Editorial du n° 12 de Papiers-Nickelés (1 trimestre 2007)
Il existe une pratique très répandue dans la presse, voire l’édition — pour ne pas parler de l’audiovisuel. On y utilise souvent des gravures anciennes pour illustrer tel ou tel propos, ce qui, en soi, est une bonne idée. L’ennui est que ses auteurs (auteur unique ou tandem dessinateur/graveur) ne sont jamais mentionnés.
On pourrait comprendre quand cette gravure n’est pas signée, mais elle l’est pratiquement toujours. Un ou deux noms figurent parfaitement, souvent très lisibles, sur le document utilisé, en général non pas la gravure elle-même mais une reproduction fournie par une officine de clichés.
Cela pose un premier problème : si ces signatures ne sont pas vues par les utilisateurs, c’est qu’elle ne sont pas lues. Parce que la gravure est alors utilisée comme décor non comme œuvre ; elle fait joli, c’est tout. Cela pose un second problème qui tient au mépris généralisé pour les créateurs d’images de la part des médias, grands et petits.
Mais cela pose aussi un troisième problème car, la plupart du temps, un crédit figure en bordure de la reproduction. Il y a le « Domaine Réservé », le fameux « D.R. », qui met de côté les droits en cas de réclamation d’un ayant-droit. Mais plus souvent il y a bien un copyright exprimé clairement : celui de l’officine fournisseuse du cliché. Contrairement à ce qu’on pourrait croire, elle ne signe pas l’œuvre reproduite, mais bel et bien le cliché, donc la reproduction initiale, de celle-ci.
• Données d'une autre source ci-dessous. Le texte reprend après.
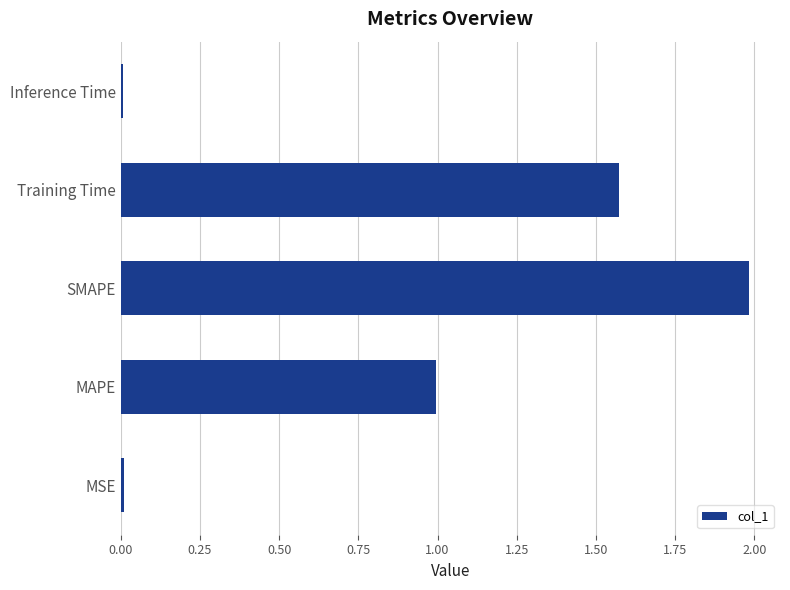

Is it true that the value at MAPE is 1.5?

False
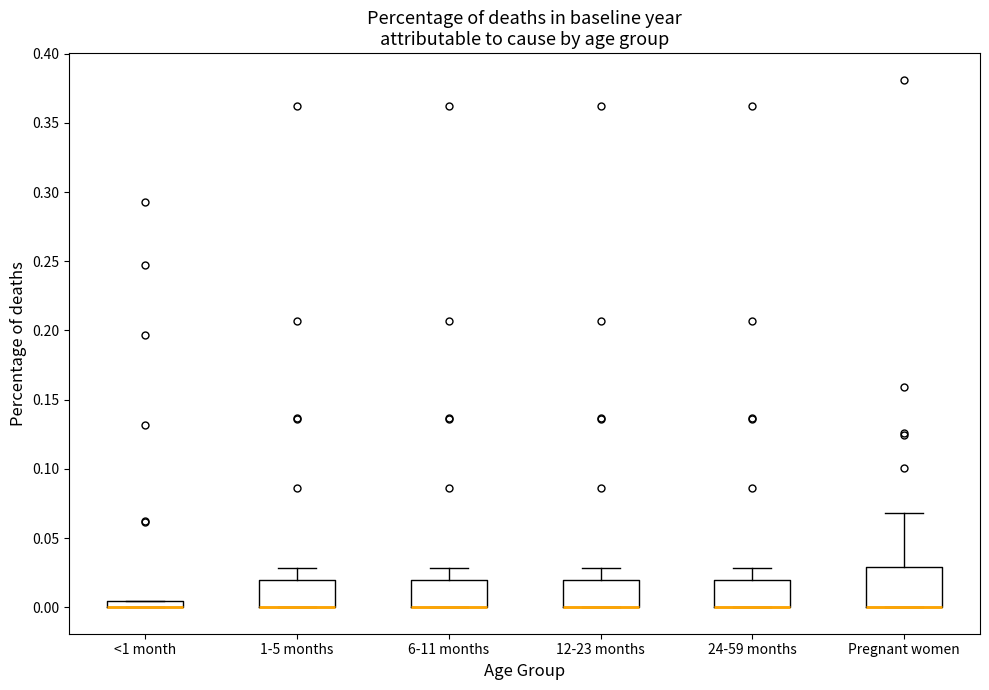

Where does the upper whisker of the box for 6-11 months end on the y-axis? The values are not printed on the chart, so give them approximately, as read against the axis.

0.030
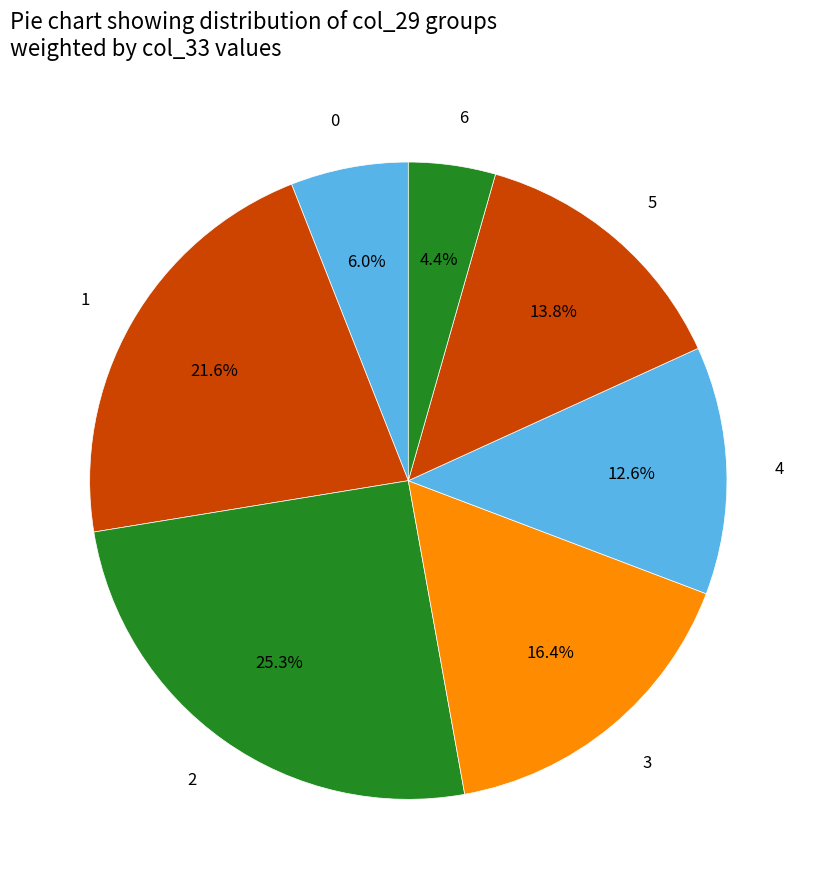

How many slices are in this pie chart?

7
C’est un peu comme si dans une exposition de peinture ne figurait que le nom de l’encadreur, pas celui du peintre (il existe un magnifique dessin de Sempé sur le sujet). On peut donc se poser la question du rôle exact du graveur dans cette affaire : son œuvre rapporte au journal, au clicheur, mais rien à l’artiste, pas même la reconnaissance de son travail.
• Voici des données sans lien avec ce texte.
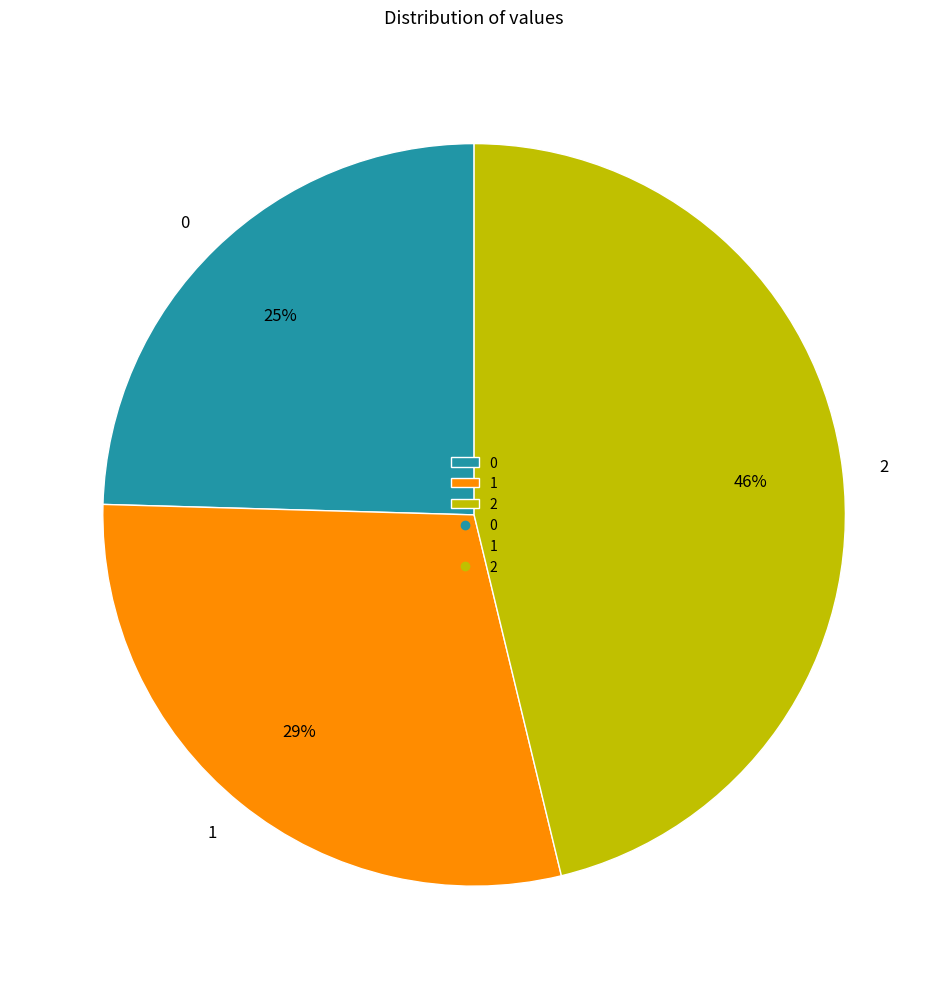

True or false: 2 accounts for 34% of the total.

False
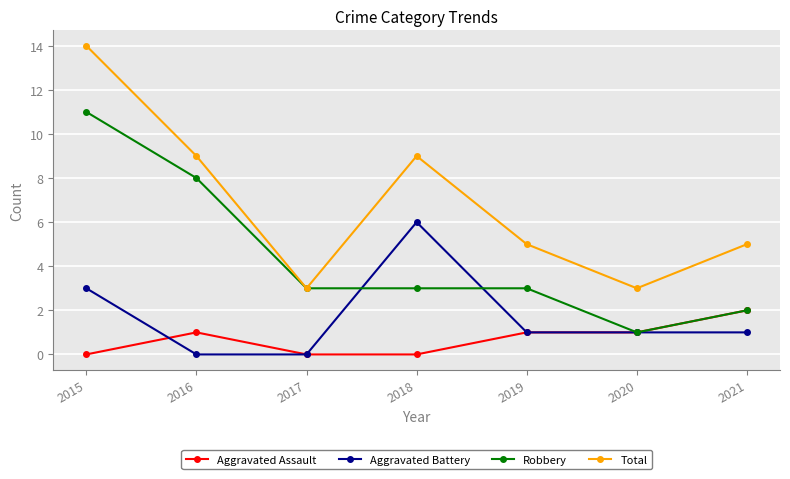

Where does the Total series first go above 5?

2015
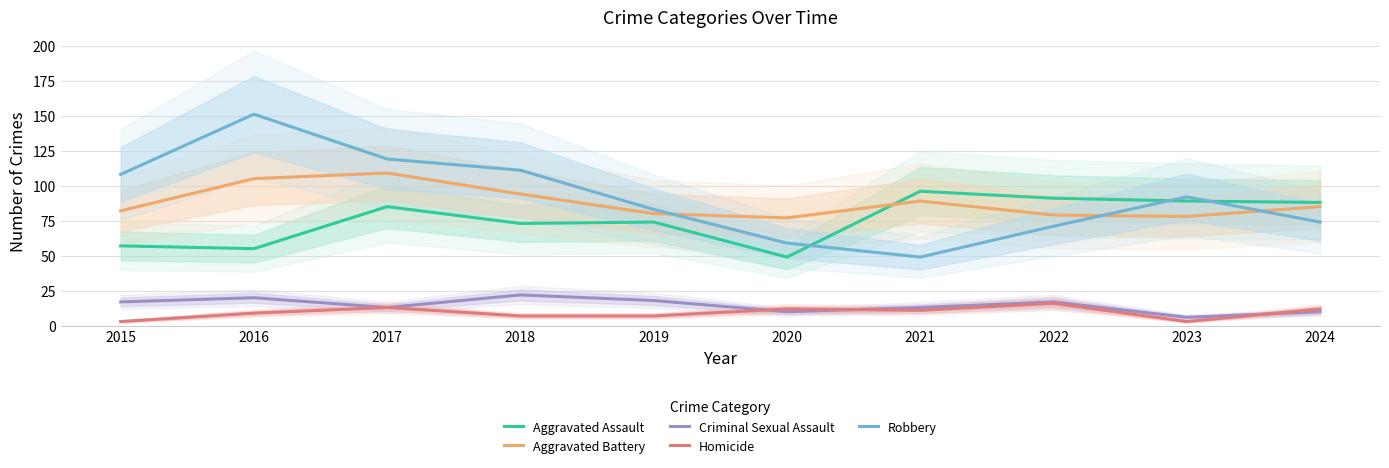

Which has a higher value, 2023 or 2022?

2022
Illustrons ces propos d’un exemple probant, découpé dans le Nouvel Observateur du 3 mars 2005, dans un article consacré à l’esclavage des Noirs. La gravure en question est datée (1834), elle est créditée au nom du vendeur du cliché (la célèbre collection Jonas-Kharbine-Tapabor), elle est légendée… comme « gravure anonyme ». Cela ne manque pas de sel car la gravure n’a rien d’anonyme; elle parfaitement signée, par son dessinateur Y. Ollier (la mention « inv. » pour « inventor » indique l’auteur du dessin d’origine) et par son graveur V. Duplat (la mention « sc. » indiquant le « sculptor », celui qui grave effectivement le dessin d’origine dans la plaque de cuivre ou le bois). Comment peut-on les ignorer ? Il n’y a au Nouvel Obs’ personne qui sache lire une image ? Ni le rédacteur de l’article, ni le maquettiste, ni le directeur artistique, ni le rédacteur en chef, ni le secrétaire de rédaction ? Ce n’est qu’un exemple parmi mille, dans tous les supports, et cette pratique que nul ne dénonce est devenue la règle.
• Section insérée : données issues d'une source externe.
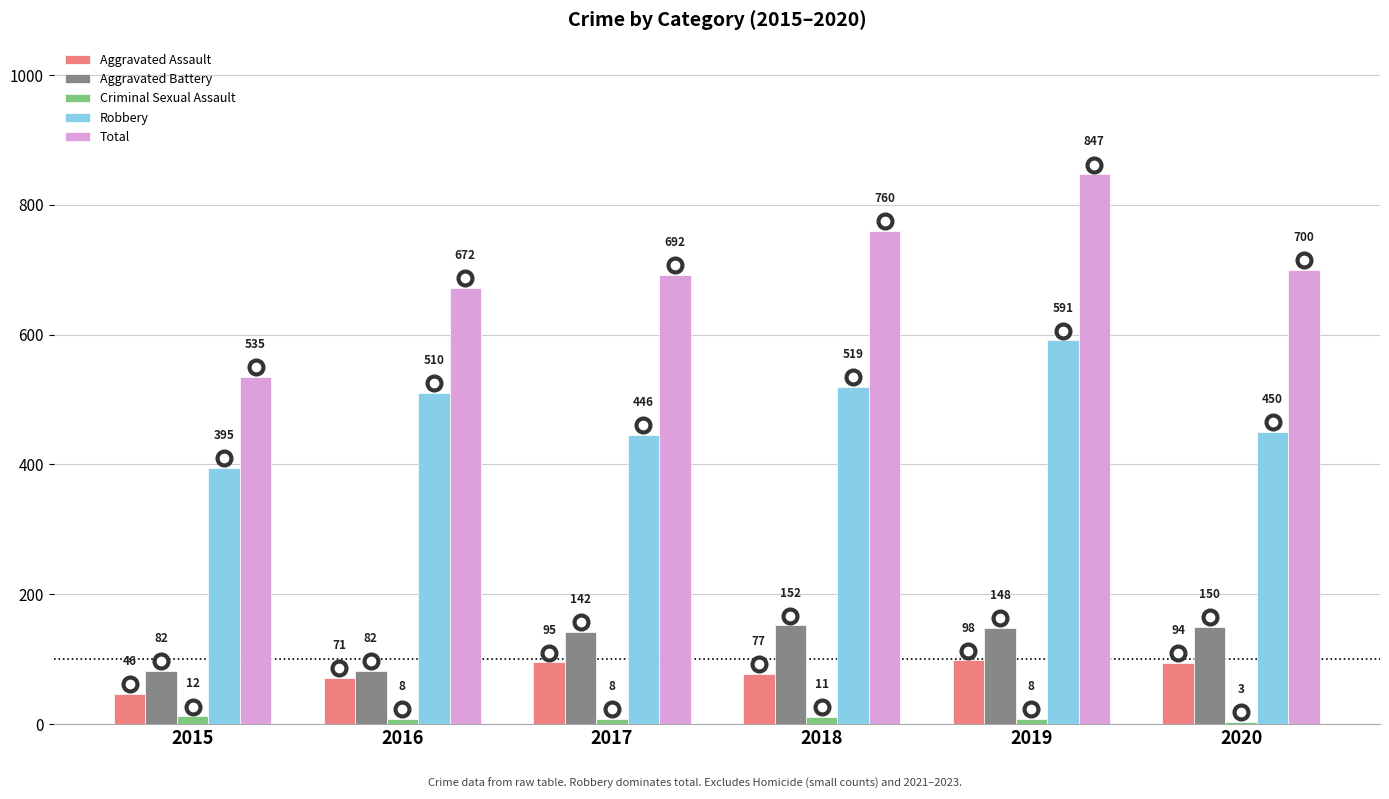

At which category is the sum across all series the highest?

2019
Les sociétés chargées de la protection des droits matériels des artistes sont aussi garantes de leur droit moral qui ne s’éteint jamais, même comme ici pour des artistes tombés dans le domaine public. Jamais elles ne sont intervenues en ce domaine, alors qu’elles savent parfaitement s’abattre comme les plaies d’Egypte sur les malheureuses revues de critique ou de patrimoine, voire les fanzines, dès lors qu’une reproduction sans autorisation a été faite. Nous en avons parlé dans notre édito du n° 4, à propos du retour au système du « droit de citation graphique » que nous appelions de nos vœux. Nous ne désespérons pas de parvenir à un retour au système antérieur, où un tel droit était admis par la jurisprudence. Ce droit de citation qui était parfaitement défini, a été balayé sous la pression de ces sociétés, fort utiles par ailleurs, mais parfois inégalement efficaces à protéger réellement droits des créateurs. Comme dans le cas de ces gravures « anonymes » qui ont pourtant des auteurs.